Saturday 7 September 2013

Meeting my new Year 11 group - choose your envelope to predict your GCSE grade

  
First lesson:

"Hello!  I'm Mrs Davies.  Welcome back to school - it's good to meet you!  The first thing I'm going to do today is present you with the GCSE Maths Grade you'll be receiving in August next year."

Every student was then given 3 individualised envelopes with 'Minimum', 'Some' or 'Maximum' effort written on them indicating the amount of effort they feel they are prepared to put into their learning in Maths this year.




I gave them a little spiel about me never meeting them before, that on purpose I hadn't spoken to their previous teachers and that from this moment they could be whoever they wanted to be in Maths lessons.  

They were then allowed to pick only one envelope - example below:


They were then given a post it note, asked to commit to the grade they were going to aim for and seal it in a new envelope.  

These were then strung together and hung over the corner of my whiteboard as a visual reminder.



We're going to open them again in December and review.

I'll be putting a copy of this morning's poster up right next to it:



If you'd like a copy of the poster it can be downloaded here from TES - let me know if you'd prefer sending it by email.

They also seemed genuinely pleased that I had made a page just for them on my school blog: 







2 comments:

  1. I think this is a brilliant idea - thanks for sharing.

    I am interested how you come up with the grades?
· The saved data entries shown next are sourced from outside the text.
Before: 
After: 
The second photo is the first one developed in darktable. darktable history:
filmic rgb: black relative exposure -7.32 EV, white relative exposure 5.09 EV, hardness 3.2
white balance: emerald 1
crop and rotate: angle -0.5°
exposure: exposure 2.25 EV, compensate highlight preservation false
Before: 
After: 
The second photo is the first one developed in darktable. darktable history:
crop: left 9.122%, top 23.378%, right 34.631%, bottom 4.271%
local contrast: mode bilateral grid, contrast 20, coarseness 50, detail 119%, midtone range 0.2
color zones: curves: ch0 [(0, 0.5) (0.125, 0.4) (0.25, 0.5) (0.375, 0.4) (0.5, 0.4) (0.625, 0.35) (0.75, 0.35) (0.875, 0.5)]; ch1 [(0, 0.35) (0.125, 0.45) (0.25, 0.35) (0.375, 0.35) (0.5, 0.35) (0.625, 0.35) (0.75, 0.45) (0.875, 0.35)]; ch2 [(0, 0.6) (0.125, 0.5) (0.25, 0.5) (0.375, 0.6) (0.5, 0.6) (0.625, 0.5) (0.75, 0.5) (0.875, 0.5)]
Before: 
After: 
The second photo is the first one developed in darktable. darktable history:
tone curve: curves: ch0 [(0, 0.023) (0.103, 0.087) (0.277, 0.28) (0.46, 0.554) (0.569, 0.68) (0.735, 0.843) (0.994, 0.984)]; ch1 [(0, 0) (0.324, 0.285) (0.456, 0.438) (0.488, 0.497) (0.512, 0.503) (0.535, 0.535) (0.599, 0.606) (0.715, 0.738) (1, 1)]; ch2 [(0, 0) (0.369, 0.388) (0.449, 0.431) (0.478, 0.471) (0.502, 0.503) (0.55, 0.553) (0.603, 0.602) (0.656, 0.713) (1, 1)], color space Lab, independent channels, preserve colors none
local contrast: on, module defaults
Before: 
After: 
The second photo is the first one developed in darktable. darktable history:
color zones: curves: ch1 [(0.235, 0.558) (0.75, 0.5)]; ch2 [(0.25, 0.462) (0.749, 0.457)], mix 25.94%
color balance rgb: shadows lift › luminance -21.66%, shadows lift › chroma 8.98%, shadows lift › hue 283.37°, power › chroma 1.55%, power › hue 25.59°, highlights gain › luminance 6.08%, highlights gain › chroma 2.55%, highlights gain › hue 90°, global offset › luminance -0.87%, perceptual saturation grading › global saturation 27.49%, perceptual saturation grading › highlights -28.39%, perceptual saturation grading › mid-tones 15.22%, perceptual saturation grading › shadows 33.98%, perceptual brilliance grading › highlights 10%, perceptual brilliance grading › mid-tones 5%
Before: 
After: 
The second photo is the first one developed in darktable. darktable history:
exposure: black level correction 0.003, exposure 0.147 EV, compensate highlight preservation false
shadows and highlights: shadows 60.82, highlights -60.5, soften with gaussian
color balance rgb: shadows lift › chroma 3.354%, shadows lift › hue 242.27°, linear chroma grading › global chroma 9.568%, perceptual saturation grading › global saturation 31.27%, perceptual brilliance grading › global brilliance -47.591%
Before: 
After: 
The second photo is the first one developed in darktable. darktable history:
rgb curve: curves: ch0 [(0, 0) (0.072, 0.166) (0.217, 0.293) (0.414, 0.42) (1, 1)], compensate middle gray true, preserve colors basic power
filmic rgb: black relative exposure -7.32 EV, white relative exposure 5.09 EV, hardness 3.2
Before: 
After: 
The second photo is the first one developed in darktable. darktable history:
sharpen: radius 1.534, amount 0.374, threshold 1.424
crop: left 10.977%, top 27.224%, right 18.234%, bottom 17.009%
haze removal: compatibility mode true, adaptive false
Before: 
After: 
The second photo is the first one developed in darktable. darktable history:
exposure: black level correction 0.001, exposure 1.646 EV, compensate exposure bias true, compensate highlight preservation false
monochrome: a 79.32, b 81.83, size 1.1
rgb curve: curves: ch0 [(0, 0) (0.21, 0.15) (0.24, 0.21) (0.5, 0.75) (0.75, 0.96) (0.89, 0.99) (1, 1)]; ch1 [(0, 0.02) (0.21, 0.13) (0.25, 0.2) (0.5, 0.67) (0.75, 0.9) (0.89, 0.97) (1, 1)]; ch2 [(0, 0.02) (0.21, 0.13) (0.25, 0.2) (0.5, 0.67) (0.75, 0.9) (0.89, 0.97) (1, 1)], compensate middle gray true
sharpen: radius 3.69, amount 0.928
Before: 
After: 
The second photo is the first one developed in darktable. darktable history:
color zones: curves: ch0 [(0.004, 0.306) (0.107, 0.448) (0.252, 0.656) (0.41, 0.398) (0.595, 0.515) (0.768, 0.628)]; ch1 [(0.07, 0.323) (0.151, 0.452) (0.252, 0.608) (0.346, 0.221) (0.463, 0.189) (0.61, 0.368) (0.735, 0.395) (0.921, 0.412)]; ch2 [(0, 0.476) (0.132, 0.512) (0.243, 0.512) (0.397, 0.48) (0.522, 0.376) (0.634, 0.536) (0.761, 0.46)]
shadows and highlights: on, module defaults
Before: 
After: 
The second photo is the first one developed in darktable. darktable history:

Is it based on school target grades +/-1, or from their previous results?

    Do you think any students were unhappy with your suggested grade? (too high / too low?) I am keen to give this a go, but I think getting the grades right before I know the students might be a challenge for me!

    @MrColebourne

    ReplyDelete
  2. Thank you so much for your comment!

    I hadn't met the class before either as I was new to the school the previous Easter so I used the grades they had scored on previous papers they had done under exam conditions, along with their target grades - and kept half an eye on their KS2 level as well!

    As we were doing Foundation the highest possible grade was a C and they nearly all got that as their Maximum grade.

    None said that they were unhappy with them and interestingly all of them picked their 'Maximum' envelope.

    I shall be doing it again this year - envelopes at the ready!

    Will be really interested to hear how you get on with it.